Available data:
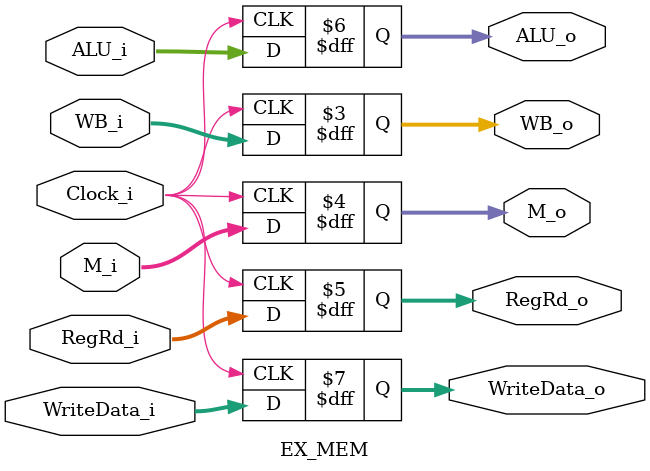
<source format=v>
module EX_MEM(
    Clock_i,
    WB_i,
    M_i,
    ALU_i,
    RegRd_i,
    WriteData_i,
    WB_o,
    M_o,
    ALU_o,
    RegRd_o,
    WriteData_o
);

input Clock_i;
input [1:0] WB_i;
input [1:0] M_i;
input [4:0] RegRd_i;
input [31:0] ALU_i, WriteData_i;

output [1:0] WB_o;
output [1:0] M_o;
output [4:0] RegRd_o;
output [31:0] ALU_o, WriteData_o;

reg [1:0] WB_o;
reg [1:0] M_o;
reg [4:0] RegRd_o;
reg [31:0] ALU_o, WriteData_o;

initial begin
    WB_o = 0;
    M_o = 0;
    RegRd_o = 0;
    ALU_o = 0;
    WriteData_o = 0;
end

always@(posedge Clock_i)
begin
    WB_o <= WB_i;
    M_o <= M_i;
    RegRd_o <= RegRd_i;
    ALU_o <= ALU_i;
    WriteData_o <= WriteData_i;
end

endmodule
</source>
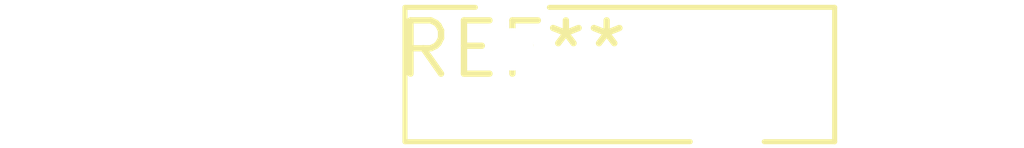
<source format=kicad_pcb>
(kicad_pcb (version 20240108) (generator pcbnew)

  (general
    (thickness 1.6)
  )

  (paper "A4")
  (layers
    (0 "F.Cu" signal)
    (31 "B.Cu" signal)
    (32 "B.Adhes" user "B.Adhesive")
    (33 "F.Adhes" user "F.Adhesive")
    (34 "B.Paste" user)
    (35 "F.Paste" user)
    (36 "B.SilkS" user "B.Silkscreen")
    (37 "F.SilkS" user "F.Silkscreen")
    (38 "B.Mask" user)
    (39 "F.Mask" user)
    (40 "Dwgs.User" user "User.Drawings")
    (41 "Cmts.User" user "User.Comments")
    (42 "Eco1.User" user "User.Eco1")
    (43 "Eco2.User" user "User.Eco2")
    (44 "Edge.Cuts" user)
    (45 "Margin" user)
    (46 "B.CrtYd" user "B.Courtyard")
    (47 "F.CrtYd" user "F.Courtyard")
    (48 "B.Fab" user)
    (49 "F.Fab" user)
    (50 "User.1" user)
    (51 "User.2" user)
    (52 "User.3" user)
    (53 "User.4" user)
    (54 "User.5" user)
    (55 "User.6" user)
    (56 "User.7" user)
    (57 "User.8" user)
    (58 "User.9" user)
  )

  (setup
    (pad_to_mask_clearance 0)
    (pcbplotparams
      (layerselection 0x00010fc_ffffffff)
      (plot_on_all_layers_selection 0x0000000_00000000)
      (disableapertmacros false)
      (usegerberextensions false)
      (usegerberattributes false)
      (usegerberadvancedattributes false)
      (creategerberjobfile false)
      (dashed_line_dash_ratio 12.000000)
      (dashed_line_gap_ratio 3.000000)
      (svgprecision 4)
      (plotframeref false)
      (viasonmask false)
      (mode 1)
      (useauxorigin false)
      (hpglpennumber 1)
      (hpglpenspeed 20)
      (hpglpendiameter 15.000000)
      (dxfpolygonmode false)
      (dxfimperialunits false)
      (dxfusepcbnewfont false)
      (psnegative false)
      (psa4output false)
      (plotreference false)
      (plotvalue false)
      (plotinvisibletext false)
      (sketchpadsonfab false)
      (subtractmaskfromsilk false)
      (outputformat 1)
      (mirror false)
      (drillshape 1)
      (scaleselection 1)
      (outputdirectory "")
    )
  )

  (net 0 "")

  (footprint "Fuse_Bourns_MF-RHT400" (layer "F.Cu") (at 0 0))

)

</source>
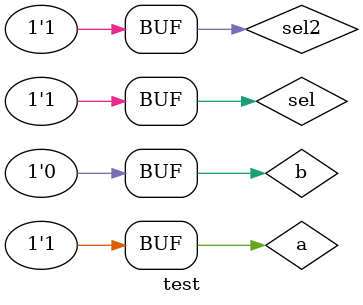
<source format=v>
/**
    【例 5.8】阻塞赋值方式定义的 2 选 1 多路选择器
    12,13,17
*/

module MUX21_2(out,a,b,sel,sel2);
input a,b,sel,sel2;
output out;
reg tmp;
always@(a or b or sel)
    begin
    if(sel==0) tmp=a; //阻塞赋值
    else tmp=b;
    end
always@(sel2)
    begin
        tmp=a;
    end
assign out = tmp;
endmodule

module test();
reg a,b,sel,sel2;
wire out;
initial begin
    a = 1;
    b = 0;
    sel2 = 1;
    sel = 1;
end
MUX21_2 m1(out,a,b,sel,sel2);
endmodule

</source>
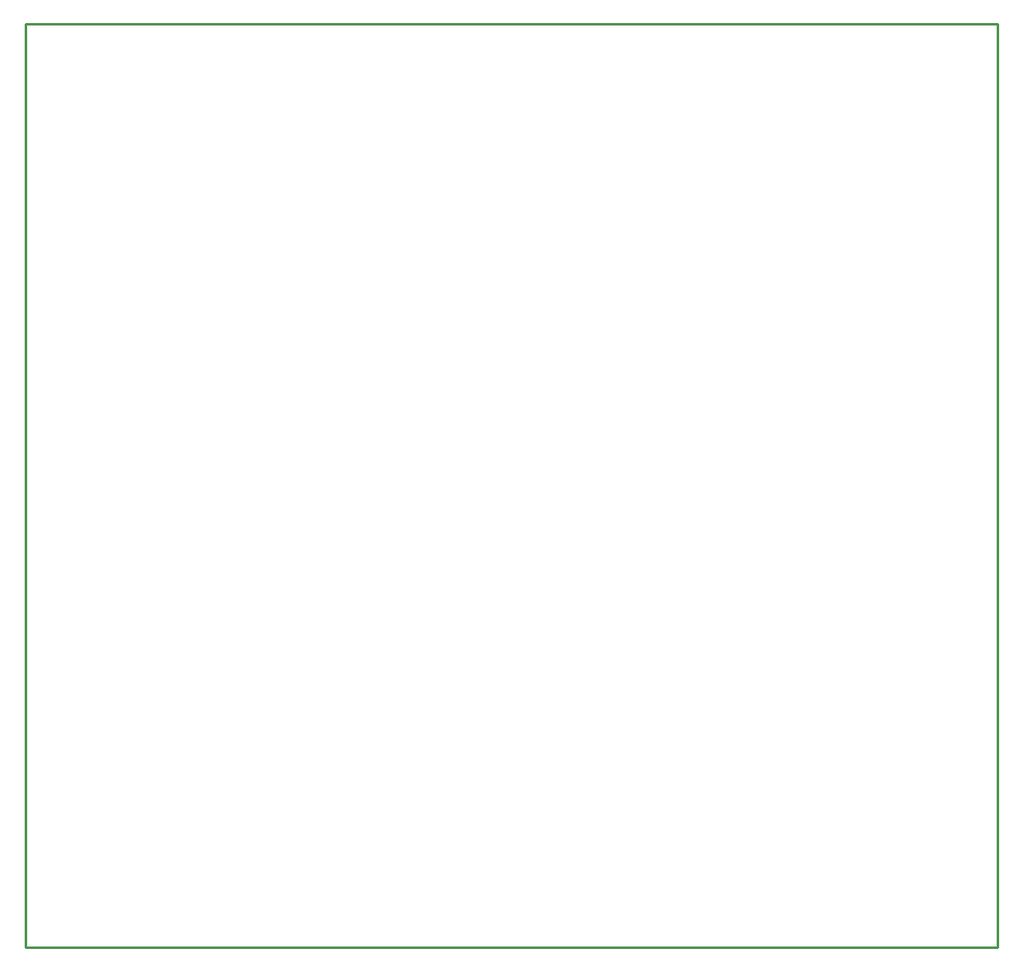
<source format=gko>
G04*
G04 #@! TF.GenerationSoftware,Altium Limited,Altium Designer,21.2.1 (34)*
G04*
G04 Layer_Color=16711935*
%FSTAX24Y24*%
%MOIN*%
G70*
G04*
G04 #@! TF.SameCoordinates,945BCF6C-99F2-443B-AAD4-787717A20437*
G04*
G04*
G04 #@! TF.FilePolarity,Positive*
G04*
G01*
G75*
%ADD17C,0.0100*%
D17*
X01Y0126D02*
X04937D01*
X01Y05D02*
X04937D01*
X01Y0126D02*
Y05D01*
X04937Y0126D02*
Y05D01*
M02*

</source>
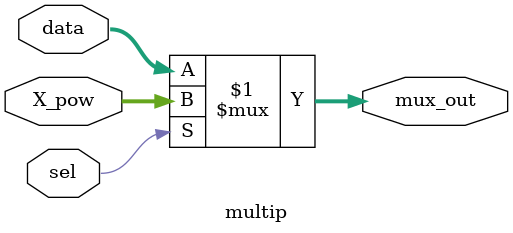
<source format=v>
module multip(input [15:0] data,X_pow,input sel,output [15:0] mux_out);
	assign mux_out = sel ? X_pow : data;
endmodule
</source>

To do: Without including any pictures, print all of the material exactly as given.

Answer section:
<source format=v>
module EX_MEM(
    Clock_i,
    WB_i,
    M_i,
    ALU_i,
    RegRd_i,
    WriteData_i,
    WB_o,
    M_o,
    ALU_o,
    RegRd_o,
    WriteData_o
);

input Clock_i;
input [1:0] WB_i;
input [1:0] M_i;
input [4:0] RegRd_i;
input [31:0] ALU_i, WriteData_i;

output [1:0] WB_o;
output [1:0] M_o;
output [4:0] RegRd_o;
output [31:0] ALU_o, WriteData_o;

reg [1:0] WB_o;
reg [1:0] M_o;
reg [4:0] RegRd_o;
reg [31:0] ALU_o, WriteData_o;

initial begin
    WB_o = 0;
    M_o = 0;
    RegRd_o = 0;
    ALU_o = 0;
    WriteData_o = 0;
end

always@(posedge Clock_i)
begin
    WB_o <= WB_i;
    M_o <= M_i;
    RegRd_o <= RegRd_i;
    ALU_o <= ALU_i;
    WriteData_o <= WriteData_i;
end

endmodule
</source>
<source format=kicad_pcb>
(kicad_pcb (version 20240108) (generator pcbnew)

  (general
    (thickness 1.6)
  )

  (paper "A4")
  (layers
    (0 "F.Cu" signal)
    (31 "B.Cu" signal)
    (32 "B.Adhes" user "B.Adhesive")
    (33 "F.Adhes" user "F.Adhesive")
    (34 "B.Paste" user)
    (35 "F.Paste" user)
    (36 "B.SilkS" user "B.Silkscreen")
    (37 "F.SilkS" user "F.Silkscreen")
    (38 "B.Mask" user)
    (39 "F.Mask" user)
    (40 "Dwgs.User" user "User.Drawings")
    (41 "Cmts.User" user "User.Comments")
    (42 "Eco1.User" user "User.Eco1")
    (43 "Eco2.User" user "User.Eco2")
    (44 "Edge.Cuts" user)
    (45 "Margin" user)
    (46 "B.CrtYd" user "B.Courtyard")
    (47 "F.CrtYd" user "F.Courtyard")
    (48 "B.Fab" user)
    (49 "F.Fab" user)
    (50 "User.1" user)
    (51 "User.2" user)
    (52 "User.3" user)
    (53 "User.4" user)
    (54 "User.5" user)
    (55 "User.6" user)
    (56 "User.7" user)
    (57 "User.8" user)
    (58 "User.9" user)
  )

  (setup
    (pad_to_mask_clearance 0)
    (pcbplotparams
      (layerselection 0x00010fc_ffffffff)
      (plot_on_all_layers_selection 0x0000000_00000000)
      (disableapertmacros false)
      (usegerberextensions false)
      (usegerberattributes false)
      (usegerberadvancedattributes false)
      (creategerberjobfile false)
      (dashed_line_dash_ratio 12.000000)
      (dashed_line_gap_ratio 3.000000)
      (svgprecision 4)
      (plotframeref false)
      (viasonmask false)
      (mode 1)
      (useauxorigin false)
      (hpglpennumber 1)
      (hpglpenspeed 20)
      (hpglpendiameter 15.000000)
      (dxfpolygonmode false)
      (dxfimperialunits false)
      (dxfusepcbnewfont false)
      (psnegative false)
      (psa4output false)
      (plotreference false)
      (plotvalue false)
      (plotinvisibletext false)
      (sketchpadsonfab false)
      (subtractmaskfromsilk false)
      (outputformat 1)
      (mirror false)
      (drillshape 1)
      (scaleselection 1)
      (outputdirectory "")
    )
  )

  (net 0 "")

  (footprint "Fuse_Bourns_MF-RHT400" (layer "F.Cu") (at 0 0))

)

</source>
<source format=v>
/**
    【例 5.8】阻塞赋值方式定义的 2 选 1 多路选择器
    12,13,17
*/

module MUX21_2(out,a,b,sel,sel2);
input a,b,sel,sel2;
output out;
reg tmp;
always@(a or b or sel)
    begin
    if(sel==0) tmp=a; //阻塞赋值
    else tmp=b;
    end
always@(sel2)
    begin
        tmp=a;
    end
assign out = tmp;
endmodule

module test();
reg a,b,sel,sel2;
wire out;
initial begin
    a = 1;
    b = 0;
    sel2 = 1;
    sel = 1;
end
MUX21_2 m1(out,a,b,sel,sel2);
endmodule

</source>
<source format=gko>
G04*
G04 #@! TF.GenerationSoftware,Altium Limited,Altium Designer,21.2.1 (34)*
G04*
G04 Layer_Color=16711935*
%FSTAX24Y24*%
%MOIN*%
G70*
G04*
G04 #@! TF.SameCoordinates,945BCF6C-99F2-443B-AAD4-787717A20437*
G04*
G04*
G04 #@! TF.FilePolarity,Positive*
G04*
G01*
G75*
%ADD17C,0.0100*%
D17*
X01Y0126D02*
X04937D01*
X01Y05D02*
X04937D01*
X01Y0126D02*
Y05D01*
X04937Y0126D02*
Y05D01*
M02*

</source>
<source format=v>
module multip(input [15:0] data,X_pow,input sel,output [15:0] mux_out);
	assign mux_out = sel ? X_pow : data;
endmodule
</source>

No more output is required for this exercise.